A little dip is to be expected; school starts again soon; ringing about transport (where is the letter we should have received a week ago?) new uniforms, new shoes, and psyching myself up to actually wake before 7:30 each morning, all take their toll.

My sweet babies, my darlings. They’re nervous about going back, as well. Summer flew past so quickly this year, and they lost me for a fortnight of it. Guilt will not help me to parent them any more successfully–rather, it is almost certainly a hindrance.

Breathe, breathe, breathe.

The playground, today. Gabe’s friend remembering us despite the long break, and walking us home, after delighting Gabriel with his antics for the best part of an hour. (What does it say when another child remarks on my boy’s energy levels? He is so ALIVE, he is so beautiful.)

My precious, tempestuous girl, so far into puberty and adolescence now, so much a teenager in every way but actual years, wanting Squeezy, and letting me comfort her.

Being a 12-year-old girl is hard–I know, I remember, I can even now be tripped up by the things that happened when I was her age–I wish I didn’t empathise *quite* so much, some days.
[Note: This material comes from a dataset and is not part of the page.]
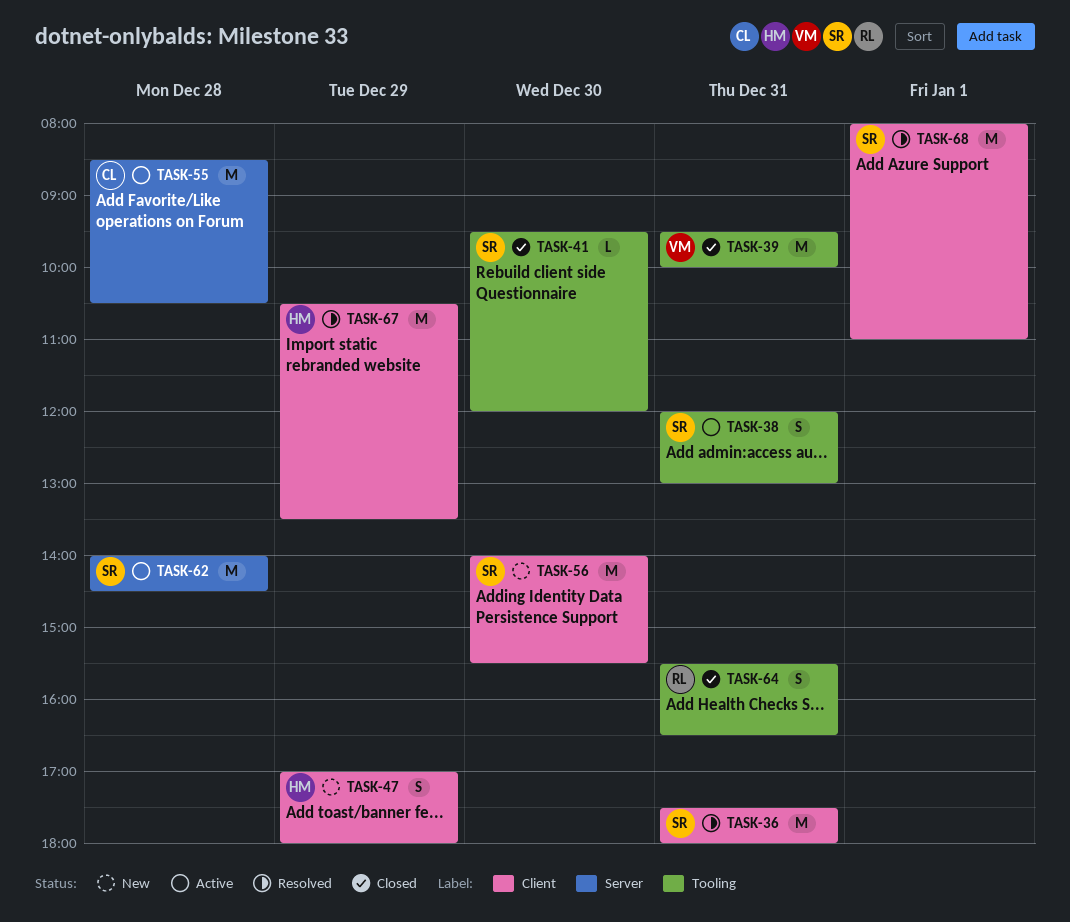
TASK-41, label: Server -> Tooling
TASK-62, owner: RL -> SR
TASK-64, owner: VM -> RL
I worry that my empathy is sometimes excessive, and makes it worse for both of us… and yet. She let me do Squeezy, today. She let me help, when she was distressed, and she always has, really. Perhaps I’m not so terrible at being her mother.

It is typically easier with Gabriel, provided I have the energy to engage fully… but it’s just as rewarding, special, important, to interact with Naomi. I’m not trying to convince myself of that–I know it, in a way I know few other things–but I worry. If she ever finds this blog, what will she think?

The main thing I know of both my children, is that I love them more than my own life. Do they know it, though?

How many times have I said “worry” (or obliquely referred to my anxiety) in this one post? I should’ve made time for an entry yesterday, mayhap.

Breathe, breathe, breathe.

Go do a mindfulness. Don’t try to get out of your head–that’s where you live, and don’t you know it–but you can try for a little equanimity inside your head. Think (but not too deeply) about 2-3 weeks ago, and be grateful. This is imperfect, but it’s so much better than it was, and it will get even better again.

Breathe, breathe, breathe.

At this point in time, a little dip is to be expected.